Во все времена и среди всех народов всегда находились герои в лучшем смысле. Французская аристократия беззаботно прожигала жизнь, когда вдруг очутилась лицом к лицу со страшным террором, и в этот момент все, что было в ней истинно благородного, прорвалось наружу и помогло ей величаво встретить смерть. Как ни слаб характером и как ни легкомыслен был наш Карл I, но и в нем в решительную минуту сказался человек, сильный духом.
Мне иногда доставляет особенное удовольствие слышать или читать о слабостях и о мелочности великих людей.
С удовольствием представляю себе, что Шекспир напивался подчас как сапожник; особенно нравится мне описание его последней злополучной оргии с его приятелем Беном Джонсоном. Быть может, история эта и придумана или, по крайней мере, преувеличена, но она похожа на правду. Я прихожу в восторг, когда подумаю, что он был браконьером, был известен в своей деревне как самый обыкновенный буян и скандалист и мог быть уличен в малограмотности первым сельским школьным учителем.
Я восхищаюсь тем, что у Кромвеля была на носу бородавка; это мирит меня с недостатками моей собственной физиономии. Нравится мне и то, что он имел обыкновение раскладывать по креслам лишние сласти, чтобы потом полюбоваться, как садились в эти кресла ничего не подозревавшие богато разряженные благородные дамы и, когда вставали, то весь зад их пышных платьев оказывался испорченным.
Очень симпатично мне и тяготение Кромвеля к самым плоским и непристойным шуткам, какими обыкновенно услаждаются обыватели разных грязных трущоб.

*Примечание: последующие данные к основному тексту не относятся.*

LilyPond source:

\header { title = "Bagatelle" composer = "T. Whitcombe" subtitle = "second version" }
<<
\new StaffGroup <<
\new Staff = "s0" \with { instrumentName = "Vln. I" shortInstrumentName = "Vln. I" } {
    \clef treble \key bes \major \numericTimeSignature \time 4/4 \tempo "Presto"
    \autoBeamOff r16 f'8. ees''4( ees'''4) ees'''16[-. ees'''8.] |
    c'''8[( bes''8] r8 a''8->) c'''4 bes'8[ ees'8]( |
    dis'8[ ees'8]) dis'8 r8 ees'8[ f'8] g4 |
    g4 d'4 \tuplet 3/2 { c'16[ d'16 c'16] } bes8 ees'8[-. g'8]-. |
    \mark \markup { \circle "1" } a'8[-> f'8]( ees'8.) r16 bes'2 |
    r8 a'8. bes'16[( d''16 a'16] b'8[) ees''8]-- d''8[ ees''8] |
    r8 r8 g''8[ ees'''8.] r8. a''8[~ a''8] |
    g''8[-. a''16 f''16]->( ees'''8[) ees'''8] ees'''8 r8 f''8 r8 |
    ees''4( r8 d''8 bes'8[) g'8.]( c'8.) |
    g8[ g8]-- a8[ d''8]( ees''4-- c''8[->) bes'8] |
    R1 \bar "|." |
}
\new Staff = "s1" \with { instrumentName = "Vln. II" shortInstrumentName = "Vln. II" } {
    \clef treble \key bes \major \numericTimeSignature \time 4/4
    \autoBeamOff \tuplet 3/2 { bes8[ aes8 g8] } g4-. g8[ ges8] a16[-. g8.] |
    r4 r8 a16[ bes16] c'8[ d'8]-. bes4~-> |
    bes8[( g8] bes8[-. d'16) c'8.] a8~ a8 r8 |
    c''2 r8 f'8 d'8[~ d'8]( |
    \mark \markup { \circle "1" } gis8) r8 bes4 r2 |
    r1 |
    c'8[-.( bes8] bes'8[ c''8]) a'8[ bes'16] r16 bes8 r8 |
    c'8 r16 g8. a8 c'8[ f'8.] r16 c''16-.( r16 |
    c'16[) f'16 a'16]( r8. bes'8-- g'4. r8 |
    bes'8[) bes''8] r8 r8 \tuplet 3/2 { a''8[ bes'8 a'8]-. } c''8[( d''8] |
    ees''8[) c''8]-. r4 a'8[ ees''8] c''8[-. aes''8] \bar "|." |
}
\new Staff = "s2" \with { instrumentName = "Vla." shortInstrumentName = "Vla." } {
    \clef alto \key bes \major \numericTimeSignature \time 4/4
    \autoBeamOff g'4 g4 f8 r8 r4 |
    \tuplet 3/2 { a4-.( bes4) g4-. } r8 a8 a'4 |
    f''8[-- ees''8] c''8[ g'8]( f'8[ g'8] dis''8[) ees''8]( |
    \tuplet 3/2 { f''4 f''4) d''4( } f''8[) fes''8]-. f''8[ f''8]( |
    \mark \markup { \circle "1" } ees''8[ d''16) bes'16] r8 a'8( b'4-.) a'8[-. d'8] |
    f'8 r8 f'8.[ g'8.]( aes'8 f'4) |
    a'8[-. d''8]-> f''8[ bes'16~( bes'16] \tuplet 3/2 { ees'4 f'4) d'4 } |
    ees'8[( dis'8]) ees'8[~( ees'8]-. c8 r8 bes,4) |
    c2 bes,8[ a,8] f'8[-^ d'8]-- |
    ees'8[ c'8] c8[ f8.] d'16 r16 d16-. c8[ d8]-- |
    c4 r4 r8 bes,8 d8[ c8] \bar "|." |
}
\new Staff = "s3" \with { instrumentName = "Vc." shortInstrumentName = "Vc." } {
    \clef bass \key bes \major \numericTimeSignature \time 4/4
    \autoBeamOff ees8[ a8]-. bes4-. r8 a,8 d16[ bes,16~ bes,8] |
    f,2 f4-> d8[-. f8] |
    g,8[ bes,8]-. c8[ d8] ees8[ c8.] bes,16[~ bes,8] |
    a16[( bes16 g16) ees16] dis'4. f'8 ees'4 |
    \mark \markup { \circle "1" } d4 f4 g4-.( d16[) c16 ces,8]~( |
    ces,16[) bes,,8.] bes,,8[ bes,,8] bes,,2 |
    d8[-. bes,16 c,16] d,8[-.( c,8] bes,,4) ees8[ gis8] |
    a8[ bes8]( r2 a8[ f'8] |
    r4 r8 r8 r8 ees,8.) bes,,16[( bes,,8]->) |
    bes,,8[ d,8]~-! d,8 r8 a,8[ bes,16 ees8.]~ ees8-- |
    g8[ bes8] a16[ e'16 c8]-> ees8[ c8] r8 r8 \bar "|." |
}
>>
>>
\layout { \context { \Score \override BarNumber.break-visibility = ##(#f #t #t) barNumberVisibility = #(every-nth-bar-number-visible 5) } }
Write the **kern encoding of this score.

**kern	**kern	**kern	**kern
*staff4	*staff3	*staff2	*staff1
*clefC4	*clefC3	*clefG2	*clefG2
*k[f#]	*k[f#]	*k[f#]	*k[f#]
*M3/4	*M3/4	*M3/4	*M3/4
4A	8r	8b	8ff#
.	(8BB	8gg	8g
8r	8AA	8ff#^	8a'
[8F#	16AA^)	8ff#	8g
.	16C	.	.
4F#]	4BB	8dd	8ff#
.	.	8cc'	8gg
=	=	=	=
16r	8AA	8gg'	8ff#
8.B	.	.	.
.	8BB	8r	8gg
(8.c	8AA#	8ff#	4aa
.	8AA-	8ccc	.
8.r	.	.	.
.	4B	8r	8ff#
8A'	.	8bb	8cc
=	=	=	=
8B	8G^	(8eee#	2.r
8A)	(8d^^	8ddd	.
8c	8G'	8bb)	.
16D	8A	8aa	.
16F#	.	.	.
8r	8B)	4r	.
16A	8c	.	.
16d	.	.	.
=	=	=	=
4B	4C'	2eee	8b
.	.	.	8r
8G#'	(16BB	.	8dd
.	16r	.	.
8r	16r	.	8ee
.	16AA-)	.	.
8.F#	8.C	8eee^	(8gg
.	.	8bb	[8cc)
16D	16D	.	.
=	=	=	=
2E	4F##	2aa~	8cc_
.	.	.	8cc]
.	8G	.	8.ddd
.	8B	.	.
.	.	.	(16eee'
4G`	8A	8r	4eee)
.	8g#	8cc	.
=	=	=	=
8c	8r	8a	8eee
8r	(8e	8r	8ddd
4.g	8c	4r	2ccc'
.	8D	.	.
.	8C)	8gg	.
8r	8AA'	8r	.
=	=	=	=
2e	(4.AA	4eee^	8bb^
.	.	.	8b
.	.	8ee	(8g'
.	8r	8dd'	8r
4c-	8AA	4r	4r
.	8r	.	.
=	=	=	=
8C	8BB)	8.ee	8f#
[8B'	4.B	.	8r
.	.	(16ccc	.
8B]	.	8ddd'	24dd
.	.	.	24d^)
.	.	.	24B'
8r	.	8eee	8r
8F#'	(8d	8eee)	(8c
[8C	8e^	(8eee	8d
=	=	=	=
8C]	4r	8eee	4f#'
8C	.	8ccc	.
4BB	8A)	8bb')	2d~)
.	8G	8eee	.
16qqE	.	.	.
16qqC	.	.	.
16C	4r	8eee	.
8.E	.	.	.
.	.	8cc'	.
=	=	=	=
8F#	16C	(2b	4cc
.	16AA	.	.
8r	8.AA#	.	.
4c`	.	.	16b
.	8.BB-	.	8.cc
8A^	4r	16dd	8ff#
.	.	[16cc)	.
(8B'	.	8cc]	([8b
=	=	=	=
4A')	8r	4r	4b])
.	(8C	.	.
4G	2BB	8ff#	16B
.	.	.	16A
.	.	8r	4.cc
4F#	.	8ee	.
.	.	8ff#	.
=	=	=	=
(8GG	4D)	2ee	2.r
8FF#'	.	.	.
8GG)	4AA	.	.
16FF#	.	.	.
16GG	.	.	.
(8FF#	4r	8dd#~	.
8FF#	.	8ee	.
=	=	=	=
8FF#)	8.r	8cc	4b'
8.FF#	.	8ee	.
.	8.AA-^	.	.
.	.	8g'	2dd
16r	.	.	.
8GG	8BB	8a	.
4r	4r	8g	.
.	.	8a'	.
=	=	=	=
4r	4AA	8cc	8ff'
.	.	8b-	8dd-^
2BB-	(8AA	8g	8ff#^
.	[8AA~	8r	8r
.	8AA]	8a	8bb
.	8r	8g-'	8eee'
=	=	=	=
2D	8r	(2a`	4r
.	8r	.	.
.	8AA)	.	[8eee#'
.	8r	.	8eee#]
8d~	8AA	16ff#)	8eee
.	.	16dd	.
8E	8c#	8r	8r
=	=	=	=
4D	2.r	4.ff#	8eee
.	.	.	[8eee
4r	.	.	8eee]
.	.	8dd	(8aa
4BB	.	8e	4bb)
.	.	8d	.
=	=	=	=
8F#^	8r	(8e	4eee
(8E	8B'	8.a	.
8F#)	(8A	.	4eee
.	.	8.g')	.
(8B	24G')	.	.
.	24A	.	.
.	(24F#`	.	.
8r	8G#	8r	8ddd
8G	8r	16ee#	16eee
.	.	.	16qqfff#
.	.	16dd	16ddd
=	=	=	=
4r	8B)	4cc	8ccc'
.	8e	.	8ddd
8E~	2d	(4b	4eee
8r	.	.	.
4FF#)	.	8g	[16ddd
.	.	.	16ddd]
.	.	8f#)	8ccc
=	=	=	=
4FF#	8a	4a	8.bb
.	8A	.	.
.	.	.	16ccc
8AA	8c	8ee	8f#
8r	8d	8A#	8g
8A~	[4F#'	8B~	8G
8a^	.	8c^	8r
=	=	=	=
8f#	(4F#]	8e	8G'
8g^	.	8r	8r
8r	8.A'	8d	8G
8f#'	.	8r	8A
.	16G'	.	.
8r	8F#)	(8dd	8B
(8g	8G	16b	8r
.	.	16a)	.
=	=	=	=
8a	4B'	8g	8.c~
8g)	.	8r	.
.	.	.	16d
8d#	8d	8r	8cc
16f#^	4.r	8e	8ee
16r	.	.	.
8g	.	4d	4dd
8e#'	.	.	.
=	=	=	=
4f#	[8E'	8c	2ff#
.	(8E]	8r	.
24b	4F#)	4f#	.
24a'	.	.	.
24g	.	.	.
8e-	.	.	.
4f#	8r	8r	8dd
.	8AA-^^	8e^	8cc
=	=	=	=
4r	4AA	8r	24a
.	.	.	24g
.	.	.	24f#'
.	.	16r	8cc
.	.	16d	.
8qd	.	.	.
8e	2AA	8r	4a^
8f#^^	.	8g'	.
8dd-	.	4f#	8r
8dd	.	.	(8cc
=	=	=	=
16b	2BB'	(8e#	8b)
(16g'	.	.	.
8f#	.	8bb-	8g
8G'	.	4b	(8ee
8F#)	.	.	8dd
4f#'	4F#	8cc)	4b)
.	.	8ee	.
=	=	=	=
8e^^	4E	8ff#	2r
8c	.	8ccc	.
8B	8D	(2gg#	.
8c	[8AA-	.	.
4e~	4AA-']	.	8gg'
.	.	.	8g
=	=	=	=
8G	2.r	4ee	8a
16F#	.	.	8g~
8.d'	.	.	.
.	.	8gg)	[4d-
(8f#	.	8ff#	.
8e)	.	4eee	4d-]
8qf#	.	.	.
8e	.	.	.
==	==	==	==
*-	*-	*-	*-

Радуюсь, когда читаю, как Карлейль швырял в свою жену окорок и делал самого себя посмешищем, приходя в ярость из-за таких пустяков, на которые мало-мальски уравновешенный человек и внимания не обратит.
Мне приятно думать, что даже у Иуды могли быть моменты благородства, когда он охотно пожертвовал бы для своего Учителя жизнью. Быть может, и у него иногда звучали в ушах слова: «Прощаются тебе грехи твои». Непременно и в Иуде должно было быть что-нибудь доброе и благородное: ведь и он был человеком.
Добродетели, как и золото, вкраплены в твердый кварц; немного их, и немало нужно труда на то, чтобы извлечь их. Но природа не жалеет ни времени, ни труда на создание огромных масс бесполезного камня, назначенного служить хранилищем ее сокровищ. Быть может, она и в человеческой душе нагромоздила столько дряни с тою целью, чтобы иметь удовольствие запрятать в нее крупинки драгоценного металла, выжимаемые оттуда только давлением особенных условий и обстоятельств жгучею потребностью минуты. Мы удивляемся, почему она так делает, почему не бросает золота и драгоценных камней прямо на поверхность, и удивляемся потому, что не можем проникнуть в ее тайны. Быть может, она недаром покрывает золото и драгоценные камни толщами твердого материала, с трудом вскрываемого; быть может, недаром мелким, не заметным для невнимательного глаза светлым струйкам добродетели назначено с такими затруднениями прокладывать себе путь по бездонному океану грязи.
Да, грубый камень господствует повсюду, но в его недрах таится золото. Мы гадки среди гадких, но в нас есть и много хорошего; нужно только уметь вызвать его.
Писанная история человечества полна жестокостей, предательства, угнетения одних другими. Но разве можно думать, что земля могла бы до сих пор беспрепятственно продолжать свой головокружительный бег вокруг солнца, если бы кроме этого писанного в человечестве не было и кое-чего другого, о чем историки не нашли нужным сообщать нам? Ведь хотел же Господь пощадить Содом, если бы в нем оказался хотя только десяток праведников. Мир всегда спасается своими праведниками, о которых никто не думает. История обыкновенно не замечает их; потому что история не что иное, как листки сенсационных происшествий. Неужели мы будем судить о жизни человечества только по этим листкам? Если да, то нам остается принять храм Гименея за простое лишь преддверие того отделения суда, на котором происходит расторжение браков, и предположить, что весь род людской разделяется на два разряда: жуликов и полицейских, а все благородные мысли — не что иное, как тонкие сети обмана. Не следует доходить до таких крайностей.
История видит одни лишь разрушительные пожары, оставляя без внимания веселые, приветливые огни домашних очагов; она отмечает одно дурное. Для терпеливого же страдания, для героических усилий, для всего доброго и прекрасного, что своим нежным покровом закутываете все безобразие злых, разрушительных сил, как заботливая рука природы зеленью и цветами обивает неказистые развалины, — для этого у истории нет глаз.